Available data -
┄┄┄┄┄┄┄┄┄┄┄┄┄┄┄┄┄┄┄┄
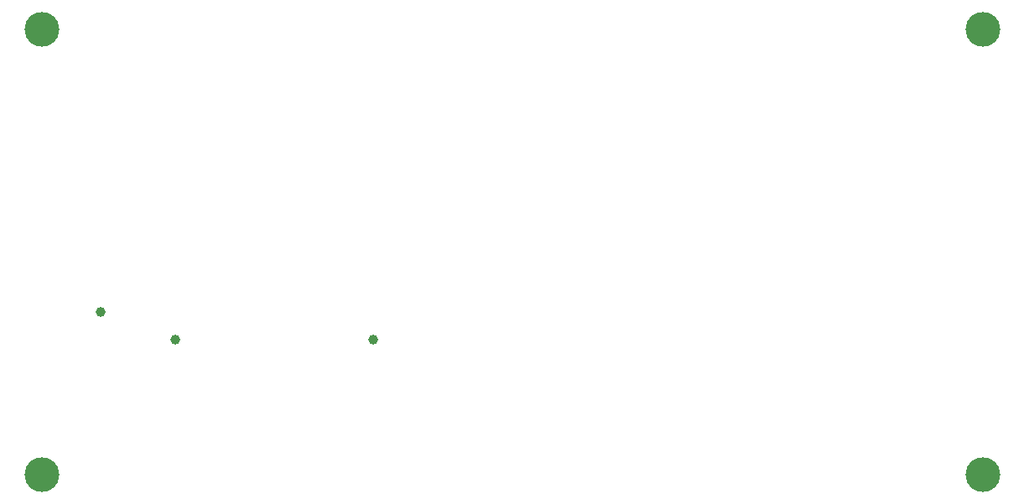
<source format=gbr>
G04 #@! TF.GenerationSoftware,KiCad,Pcbnew,(6.0.5)*
G04 #@! TF.CreationDate,2023-01-29T19:52:40+01:00*
G04 #@! TF.ProjectId,fplate,66706c61-7465-42e6-9b69-6361645f7063,0.8*
G04 #@! TF.SameCoordinates,Original*
G04 #@! TF.FileFunction,Soldermask,Bot*
G04 #@! TF.FilePolarity,Negative*
%FSLAX46Y46*%
G04 Gerber Fmt 4.6, Leading zero omitted, Abs format (unit mm)*
G04 Created by KiCad (PCBNEW (6.0.5)) date 2023-01-29 19:52:40*
%MOMM*%
%LPD*%
G01*
G04 APERTURE LIST*
%ADD10C,3.500000*%
%ADD11C,1.000000*%
G04 APERTURE END LIST*
D10*
G04 #@! TO.C,REF\u002A\u002A*
X189000000Y-119000000D03*
G04 #@! TD*
D11*
G04 #@! TO.C,REF\u002A\u002A*
X107500000Y-105402298D03*
G04 #@! TD*
D10*
G04 #@! TO.C,REF\u002A\u002A*
X94000000Y-74000000D03*
G04 #@! TD*
D11*
G04 #@! TO.C,REF\u002A\u002A*
X99949550Y-102604000D03*
G04 #@! TD*
D10*
G04 #@! TO.C,REF\u002A\u002A*
X94000000Y-119000000D03*
G04 #@! TD*
D11*
G04 #@! TO.C,REF\u002A\u002A*
X127500000Y-105402298D03*
G04 #@! TD*
D10*
G04 #@! TO.C,REF\u002A\u002A*
X189000000Y-74000000D03*
G04 #@! TD*
M02*

</source>
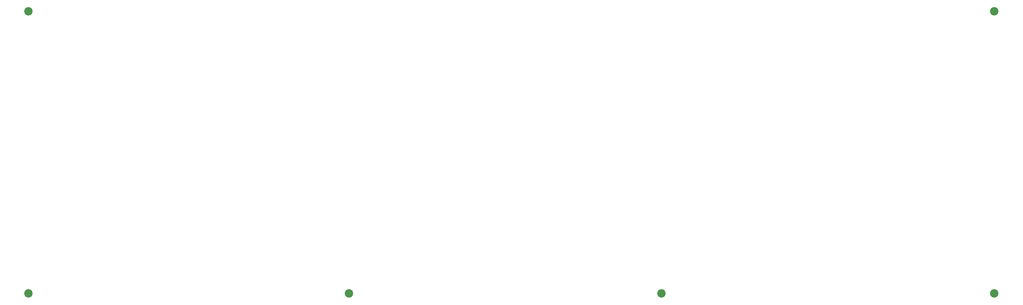
<source format=gts>
%TF.GenerationSoftware,KiCad,Pcbnew,(6.0.0-0)*%
%TF.CreationDate,2022-04-10T14:44:23+02:00*%
%TF.ProjectId,litl_plate,6c69746c-5f70-46c6-9174-652e6b696361,rev?*%
%TF.SameCoordinates,Original*%
%TF.FileFunction,Soldermask,Top*%
%TF.FilePolarity,Negative*%
%FSLAX46Y46*%
G04 Gerber Fmt 4.6, Leading zero omitted, Abs format (unit mm)*
G04 Created by KiCad (PCBNEW (6.0.0-0)) date 2022-04-10 14:44:23*
%MOMM*%
%LPD*%
G01*
G04 APERTURE LIST*
%ADD10C,2.200000*%
G04 APERTURE END LIST*
D10*
X24000007Y-71625000D03*
X277075007Y-145637500D03*
X107979107Y-145637500D03*
X24000007Y-145637500D03*
X189845807Y-145637500D03*
X277075007Y-71625000D03*
M02*

</source>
┄┄┄┄┄┄┄┄┄┄┄┄┄┄┄┄┄┄┄┄
About this exercise - Across the records above, return every line that contains the word "format".

Answer space -
<source format=gbr>
G04 Gerber Fmt 4.6, Leading zero omitted, Abs format (unit mm)*
<source format=gts>
G04 Gerber Fmt 4.6, Leading zero omitted, Abs format (unit mm)*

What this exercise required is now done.